Brief 1: From the Gospel reflection, quote the passage between "To show up for" and "a valid passport.", inclusive.
Brief 2: List every Bible passage cited by book, chapter and verse in the Gospel reflection.

Source text:
-- Opening Marker --
Posted by: RAM | August 27, 2015

Friday (August 28): “Stay awake, for you know neither the day nor the hour.”

Mabuhay at Mabuting Balita!
Month of the Immaculate Heart of Mary
Memorial of Saint Augustine, Bishop and Doctor of the Church, Patron of Brewers

Friday of the Twenty-first Week in Ordinary Time
Lectionary: 429

First Reading: 1 Thessalonians 4:1-8
Psalms 97:1-2B, 5-6, 10-12:   
Rejoice in the Lord, you just!
Gospel: Matthew 25:1-13

Jesus told his disciples this parable:
“The Kingdom of heaven will be like ten virgins
who took their lamps and went out to meet the bridegroom.
Five of them were foolish and five were wise.
The foolish ones, when taking their lamps,
brought no oil with them,
but the wise brought flasks of oil with their lamps.
Since the bridegroom was long delayed,
they all became drowsy and fell asleep.
At midnight, there was a cry,
‘Behold, the bridegroom! Come out to meet him!’
Then all those virgins got up and trimmed their lamps.
The foolish ones said to the wise,
‘Give us some of your oil,
for our lamps are going out.’
But the wise ones replied,
‘No, for there may not be enough for us and you.
Go instead to the merchants and buy some for yourselves.’
While they went off to buy it,
the bridegroom came
and those who were ready went into the wedding feast with him.
Then the door was locked.
Afterwards the other virgins came and said,
‘Lord, Lord, open the door for us!’
But he said in reply,
‘Amen, I say to you, I do not know you.’
Therefore, stay awake,
for you know neither the day nor the hour.” http://www.usccb.org/bible/readings/082815.cfm

Reflection: Are you missing out on what’s most important in life? Being unprepared can lead to unnecessary trouble and even disaster! What good is a life-jacket left on the shore when the boat is sinking? Jesus’ story of ten single ladies waiting for a wedding procession in the middle of the night seems strange to most westerners today. But Jesus’ audience knew all too well how easily this could happen to them.

Don’t miss the most important engagement of all
Wedding customs in ancient Palestine required extra vigilance and preparation for everyone involved. (Some near eastern villages still follow this custom.) The bride and groom did not go away for their honeymoon, but celebrated for a whole week with their family and friends. It was the custom for the groom, in company with his friends, to come at his discretion and get his bride and bring her to their new home. They would take the longest route possible so that many villagers along the way could join in the wedding procession. Once they arrived and closed the doors, no one else could be admitted. If the groom decided to come and bring his bride at night, then lights were required by necessity to guide the travelers through the dark and narrow streets. No one was allowed on the village streets at night without a lamp!

To show up for a wedding party without proper attire and travel arrangements is like trying to get into a special event today that requires a prearranged permit or reservation. You just don’t get in without the proper pass. Can you imagine the frustration travelers might experience when going abroad and finding out that they can’t get into some country because they don’t have the right visa or a valid passport.
-- Closing Marker --
Data provided:
-- Opening Marker --
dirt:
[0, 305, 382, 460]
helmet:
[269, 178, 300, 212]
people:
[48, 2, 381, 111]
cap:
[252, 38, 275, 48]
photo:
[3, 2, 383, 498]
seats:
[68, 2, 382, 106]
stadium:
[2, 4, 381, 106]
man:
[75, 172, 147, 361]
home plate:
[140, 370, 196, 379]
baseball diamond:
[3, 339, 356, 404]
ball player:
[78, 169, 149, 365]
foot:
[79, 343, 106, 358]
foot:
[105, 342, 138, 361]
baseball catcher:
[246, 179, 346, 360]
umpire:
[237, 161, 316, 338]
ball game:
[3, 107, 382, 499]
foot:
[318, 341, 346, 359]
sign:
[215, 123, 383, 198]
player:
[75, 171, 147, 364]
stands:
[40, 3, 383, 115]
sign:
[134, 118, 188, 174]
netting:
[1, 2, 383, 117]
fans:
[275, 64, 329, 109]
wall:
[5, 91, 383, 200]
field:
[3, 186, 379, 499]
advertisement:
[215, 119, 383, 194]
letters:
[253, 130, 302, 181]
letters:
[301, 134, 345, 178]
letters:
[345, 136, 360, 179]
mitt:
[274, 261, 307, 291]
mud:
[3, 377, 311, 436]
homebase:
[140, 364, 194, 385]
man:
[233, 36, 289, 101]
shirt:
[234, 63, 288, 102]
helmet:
-- Closing Marker --
Expected output 1:
To show up for a wedding party without proper attire and travel arrangements is like trying to get into a special event today that requires a prearranged permit or reservation. You just don’t get in without the proper pass. Can you imagine the frustration travelers might experience when going abroad and finding out that they can’t get into some country because they don’t have the right visa or a valid passport.

Expected output 2:
1 Thessalonians 4:1-8
Psalms 97:1-2B, 5-6, 10-12
Matthew 25:1-13